### [Work to complete]
Format every line of text in the records below as a single numbered list, skipping blank lines. Leave the picture markers out of your answer.

### [Exercise material]
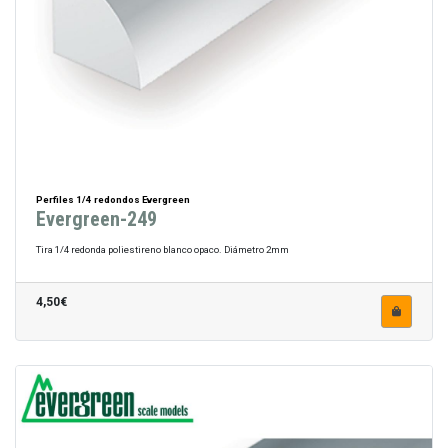
Perfiles 1/4 redondos Evergreen
Evergreen-249
Tira 1/4 redonda poliestireno blanco opaco. Diámetro 2mm
4,50€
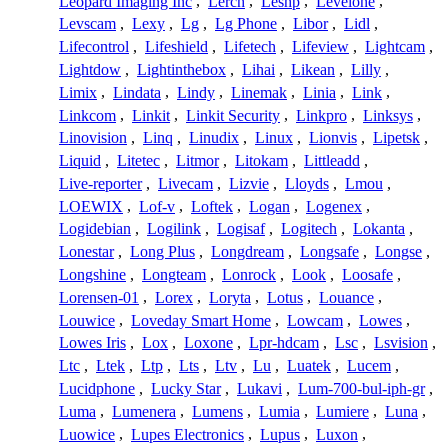
Leopard Imaging Inc
,
Lerch
,
Leshp
,
Levelone
,
Levscam
,
Lexy
,
Lg
,
Lg Phone
,
Libor
,
Lidl
,
Lifecontrol
,
Lifeshield
,
Lifetech
,
Lifeview
,
Lightcam
,
Lightdow
,
Lightinthebox
,
Lihai
,
Likean
,
Lilly
,
Limix
,
Lindata
,
Lindy
,
Linemak
,
Linia
,
Link
,
Linkcom
,
Linkit
,
Linkit Security
,
Linkpro
,
Linksys
,
Linovision
,
Linq
,
Linudix
,
Linux
,
Lionvis
,
Lipetsk
,
Liquid
,
Litetec
,
Litmor
,
Litokam
,
Littleadd
,
Live-reporter
,
Livecam
,
Lizvie
,
Lloyds
,
Lmou
,
LOEWIX
,
Lof-v
,
Loftek
,
Logan
,
Logenex
,
Logidebian
,
Logilink
,
Logisaf
,
Logitech
,
Lokanta
,
Lonestar
,
Long Plus
,
Longdream
,
Longsafe
,
Longse
,
Longshine
,
Longteam
,
Lonrock
,
Look
,
Loosafe
,
Lorensen-01
,
Lorex
,
Loryta
,
Lotus
,
Louance
,
Louwice
,
Loveday Smart Home
,
Lowcam
,
Lowes
,
Lowes Iris
,
Lox
,
Loxone
,
Lpr-hdcam
,
Lsc
,
Lsvision
,
Ltc
,
Ltek
,
Ltp
,
Lts
,
Ltv
,
Lu
,
Luatek
,
Lucem
,
Lucidphone
,
Lucky Star
,
Lukavi
,
Lum-700-bul-iph-gr
,
Luma
,
Lumenera
,
Lumens
,
Lumia
,
Lumiere
,
Luna
,
Luowice
,
Lupes Electronics
,
Lupus
,
Luxon
,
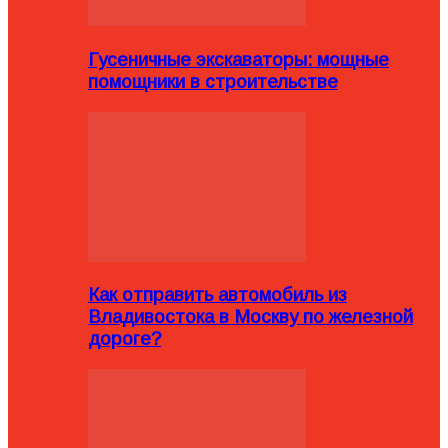
Гусеничные экскаваторы: мощные
помощники в строительстве
Как отправить автомобиль из
Владивостока в Москву по железной
дороге?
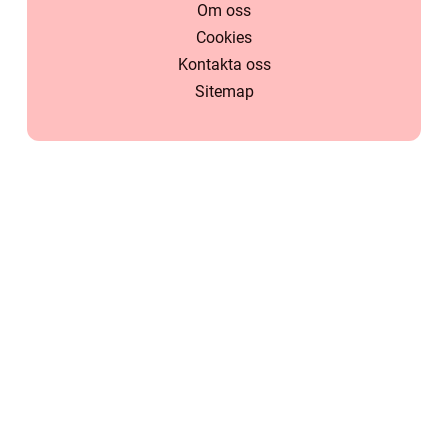
Om oss
Cookies
Kontakta oss
Sitemap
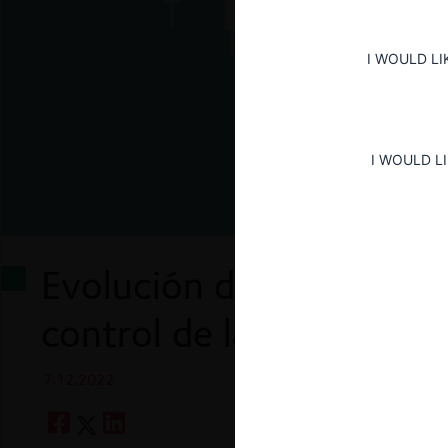
I WOULD LI
I WOULD L
Evolución del análisis e
control de las concentr
7.12.2022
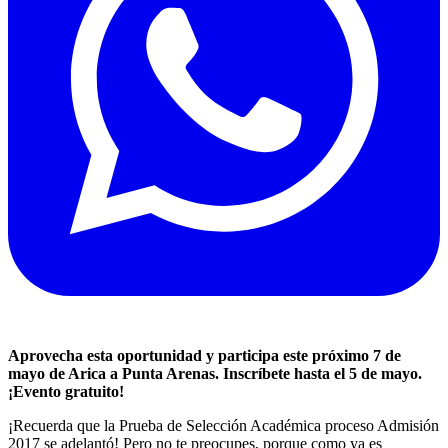
Aprovecha esta oportunidad y participa este próximo 7 de
mayo de Arica a Punta Arenas. Inscríbete hasta el 5 de mayo.
¡Evento gratuito!
¡Recuerda que la Prueba de Selección Académica proceso Admisión
2017 se adelantó! Pero no te preocupes, porque como ya es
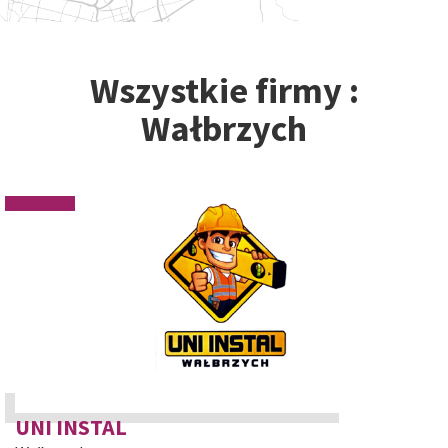
Wszystkie firmy :
Wałbrzych
UNI INSTAL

### [Result for this task]
1. Perfiles 1/4 redondos Evergreen
2. Evergreen-249
3. Tira 1/4 redonda poliestireno blanco opaco. Diámetro 2mm
4. 4,50€
5. Leopard Imaging Inc
6. ,
7. Lerch
8. ,
9. Leshp
10. ,
11. Levelone
12. ,
13. Levscam
14. ,
15. Lexy
16. ,
17. Lg
18. ,
19. Lg Phone
20. ,
21. Libor
22. ,
23. Lidl
24. ,
25. Lifecontrol
26. ,
27. Lifeshield
28. ,
29. Lifetech
30. ,
31. Lifeview
32. ,
33. Lightcam
34. ,
35. Lightdow
36. ,
37. Lightinthebox
38. ,
39. Lihai
40. ,
41. Likean
42. ,
43. Lilly
44. ,
45. Limix
46. ,
47. Lindata
48. ,
49. Lindy
50. ,
51. Linemak
52. ,
53. Linia
54. ,
55. Link
56. ,
57. Linkcom
58. ,
59. Linkit
60. ,
61. Linkit Security
62. ,
63. Linkpro
64. ,
65. Linksys
66. ,
67. Linovision
68. ,
69. Linq
70. ,
71. Linudix
72. ,
73. Linux
74. ,
75. Lionvis
76. ,
77. Lipetsk
78. ,
79. Liquid
80. ,
81. Litetec
82. ,
83. Litmor
84. ,
85. Litokam
86. ,
87. Littleadd
88. ,
89. Live-reporter
90. ,
91. Livecam
92. ,
93. Lizvie
94. ,
95. Lloyds
96. ,
97. Lmou
98. ,
99. LOEWIX
100. ,
101. Lof-v
102. ,
103. Loftek
104. ,
105. Logan
106. ,
107. Logenex
108. ,
109. Logidebian
110. ,
111. Logilink
112. ,
113. Logisaf
114. ,
115. Logitech
116. ,
117. Lokanta
118. ,
119. Lonestar
120. ,
121. Long Plus
122. ,
123. Longdream
124. ,
125. Longsafe
126. ,
127. Longse
128. ,
129. Longshine
130. ,
131. Longteam
132. ,
133. Lonrock
134. ,
135. Look
136. ,
137. Loosafe
138. ,
139. Lorensen-01
140. ,
141. Lorex
142. ,
143. Loryta
144. ,
145. Lotus
146. ,
147. Louance
148. ,
149. Louwice
150. ,
151. Loveday Smart Home
152. ,
153. Lowcam
154. ,
155. Lowes
156. ,
157. Lowes Iris
158. ,
159. Lox
160. ,
161. Loxone
162. ,
163. Lpr-hdcam
164. ,
165. Lsc
166. ,
167. Lsvision
168. ,
169. Ltc
170. ,
171. Ltek
172. ,
173. Ltp
174. ,
175. Lts
176. ,
177. Ltv
178. ,
179. Lu
180. ,
181. Luatek
182. ,
183. Lucem
184. ,
185. Lucidphone
186. ,
187. Lucky Star
188. ,
189. Lukavi
190. ,
191. Lum-700-bul-iph-gr
192. ,
193. Luma
194. ,
195. Lumenera
196. ,
197. Lumens
198. ,
199. Lumia
200. ,
201. Lumiere
202. ,
203. Luna
204. ,
205. Luowice
206. ,
207. Lupes Electronics
208. ,
209. Lupus
210. ,
211. Luxon
212. ,
213. Гусеничные экскаваторы: мощные
214. помощники в строительстве
215. Как отправить автомобиль из
216. Владивостока в Москву по железной
217. дороге?
218. Om oss
219. Cookies
220. Kontakta oss
221. Sitemap
222. I WOULD LI
223. I WOULD L
224. Evolución del análisis e
225. control de las concentr
226. 7.12.2022
227. Aprovecha esta oportunidad y participa este próximo 7 de
228. mayo de Arica a Punta Arenas. Inscríbete hasta el 5 de mayo.
229. ¡Evento gratuito!
230. ¡Recuerda que la Prueba de Selección Académica proceso Admisión
231. 2017 se adelantó! Pero no te preocupes, porque como ya es
232. Wszystkie firmy :
233. Wałbrzych
234. UNI INSTAL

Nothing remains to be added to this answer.